So site structure, let's think of a spider. As he builds his web, he makes sure to connect every string efficiently together so that he can get across to anywhere he needs to get to, to catch his prey. Well, your website needs to work in that similar fashion. You need to make sure you have a really solid structure, with interlinking between all your pages, categories and things of that sort, to make sure that Google can easily get across your site and do it efficiently without too many disruptions or blockers so they stop crawling your site.
Your sitemaps are kind of a shopping list or a to-do list, if you will, of the URLs you want to make sure that Google is crawling whenever they see your site. Now Google isn't always going to crawl those URLs, but at least you want to make sure that they see that they're there, and that's the best way to do that.
GSC and properties
Then Google Search Console, anybody that creates a website should always connect a property to their website so they can see all the information that Google is willing to share with you about your site and how it's performing.
So let's take a quick deep dive into Search Console and properties. So as I mentioned previously, you always should be creating that initial property for your site. There's a wealth of information you get out of that. Of course, natively, in the Search Console UI, there are some limitations. It's 1,000 rows of data they're able to give to you. Good, you can definitely do some filtering, regex, good stuff like that to slice and dice, but you're still limited to that 1,000 URLs in the native UI.
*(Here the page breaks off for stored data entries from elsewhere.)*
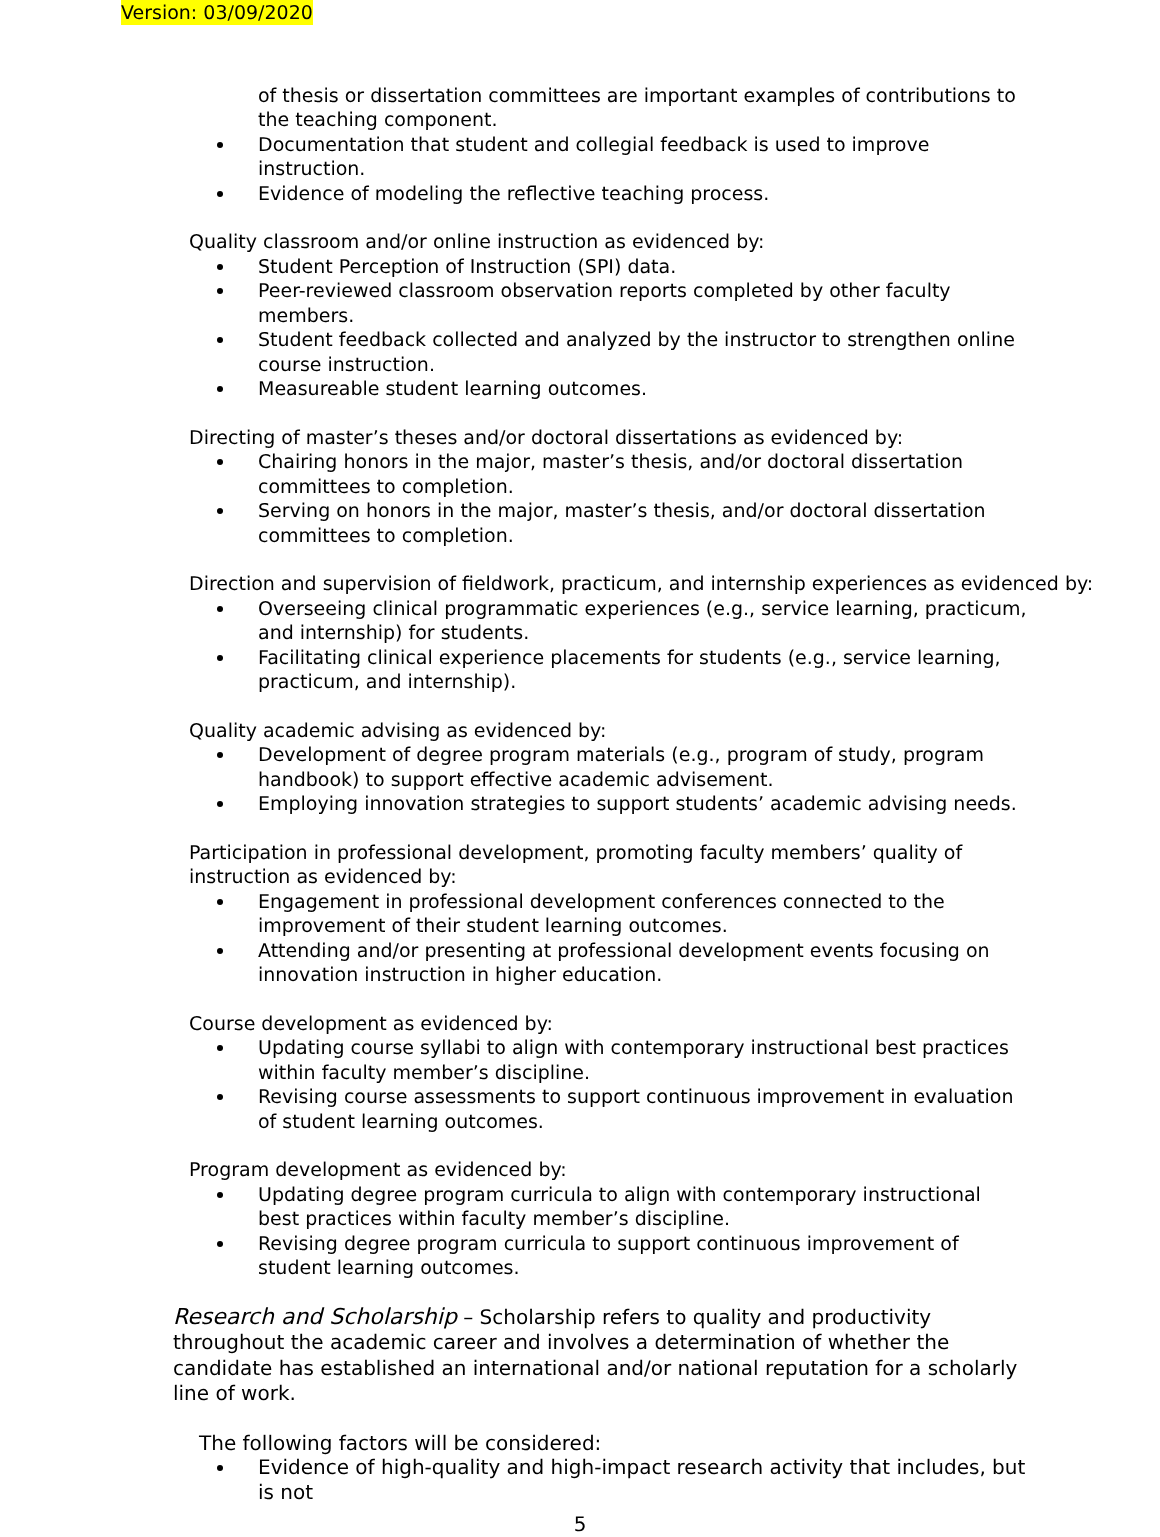Version: 03/09/2020
of thesis or dissertation committees are important examples of contributions to the teaching component.
Documentation that student and collegial feedback is used to improve instruction.
Evidence of modeling the reflective teaching process.
Quality classroom and/or online instruction as evidenced by:
Student Perception of Instruction (SPI) data.
Peer-reviewed classroom observation reports completed by other faculty members.
Student feedback collected and analyzed by the instructor to strengthen online course instruction.
Measureable student learning outcomes.
Directing of master’s theses and/or doctoral dissertations as evidenced by:
Chairing honors in the major, master’s thesis, and/or doctoral dissertation committees to completion.
Serving on honors in the major, master’s thesis, and/or doctoral dissertation committees to completion.
Direction and supervision of fieldwork, practicum, and internship experiences as evidenced by:
Overseeing clinical programmatic experiences (e.g., service learning, practicum, and internship) for students.
Facilitating clinical experience placements for students (e.g., service learning, practicum, and internship).
Quality academic advising as evidenced by:
Development of degree program materials (e.g., program of study, program handbook) to support effective academic advisement.
Employing innovation strategies to support students’ academic advising needs.
Participation in professional development, promoting faculty members’ quality of instruction as evidenced by:
Engagement in professional development conferences connected to the improvement of their student learning outcomes.
Attending and/or presenting at professional development events focusing on innovation instruction in higher education.
Course development as evidenced by:
Updating course syllabi to align with contemporary instructional best practices within faculty member’s discipline.
Revising course assessments to support continuous improvement in evaluation of student learning outcomes.
Program development as evidenced by:
Updating degree program curricula to align with contemporary instructional best practices within faculty member’s discipline.
Revising degree program curricula to support continuous improvement of student learning outcomes.
Research and Scholarship – Scholarship refers to quality and productivity throughout the academic career and involves a determination of whether the candidate has established an international and/or national reputation for a scholarly line of work.
The following factors will be considered:
Evidence of high-quality and high-impact research activity that includes, but is not
5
So something I have actually been doing for the last decade or so is creating properties at a directory level to get that same amount of information, but to a specific directory. Some good stuff that I have been able to do with that is connect to Looker Studio and be able to create great graphs and reports, filters of those directories. To me, it's a lot easier to do it that way. Of course, you could probably do it with just a single property, but this just gets us more information at a directory level, like example.com/toys.
Sitemaps
Next I want to dive into our sitemaps. So as you know, it's a laundry list of URLs you want Google to see. Typically you throw 50,000, if your site is that big, into a sitemap, drop it at the root, put it in robots.txt, go ahead and throw it in Search Console, and Google will tell you that they've successfully accepted it, crawled it, and then you can see the page indexation report and what they're giving you about that sitemap. But a problem that I've been having lately, especially at the site that I'm working at now with millions of URLs, is that Google doesn't always accept that sitemap, at least not right away. Sometimes it's taken a couple weeks for Google to even say, "Hey, all right, we'll accept this sitemap," and even longer to get any useful data out of that.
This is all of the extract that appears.